Task – Using the book reviews below, explain in one to three sentences why the reviewer finds the book subtitled "Hotels, resorts, restaurants, vineyards, galleries" not really useful.

:: Page text

This book says nothing about hotels or restaurants, and is proud of it. What this is, is a sort of one volume archeological guide to the entire country. For almost every location, not just the tourist biggies, this guide gives info on ancient ruins, cemeteries, notable historical sites, etc., etc.
While you will find more on a given site in a book specializing in that area, I don't know of a book with as comprehensive a coverage for the entire country.
Note that there is a separate Blue Guide for Crete and for Athens. Crete is not covered in the Greek book, but Athens is, but not at the level of detail of the Blue Guide Athens. Even more confusingly, there is now a Blue Guide Mainland Greece as well that is 150 pages shorter. Highly recommended.
This book arranges quotes from sources by the geographic area they reference. The range of sources extends from all of the various Greek historical periods, with an emphasis on the classical. But you also get 19th century travel accounts, ancient poems, and more. Fair bit of poetry.
There are brief introductions and leadins to the quotes that help place them.
Quite a bit of material in a densely packed book.
"Hotels, resorts, restaurants, vineyards, galleries" is the accurate subtitle. Normally I don't go for celebrations of upscale Greece, the raw countryside and humble villages are upscale enough in terms of the density of beauty and real human life, but this book is a fun exception.
A very visual take on things, it does tend to focus on high-end consumer spending, but it does also have some nice references to events, sites and galleries (interpreted widely). The photography is particularly good with a few of the images being very striking indeed. In the end it is a little too much focused on hotels and restaurants to be really useful - a little broader range of cultural institutions would be nice. Some of the maps are not that helpful for locating the places discussed.
I don't think you'd really used this to plan a trip, but it is a great browse.
Covers all the country, arranged into geographical sections.
In contrast to the "Literary Companion" book above, this guide features mostly modern writers, some well known ( Durrell, Theroux), and many less well known.
The entries are longer, more of a series of essays on various subjects, typically ranging from 3 to 10 pages. As in all such collections, some are a hit, and some are not.
I've reviewed this magazine elsewhere, but I want to call your attention to their annual guides.
They publish an annual "best hotels in Greece" list. As you can expect this is not "the best cheap hotels" and is very upscale. But it is fun to look at the photos.

::::
:: Raw records

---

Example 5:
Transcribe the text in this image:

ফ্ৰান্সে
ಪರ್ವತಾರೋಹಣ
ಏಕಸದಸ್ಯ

::::

Task answer – The reviewer finds it a little too focused on hotels and restaurants to be really useful and would like a broader range of cultural institutions. The reviewer also notes that some of the maps are not very helpful for locating the places discussed.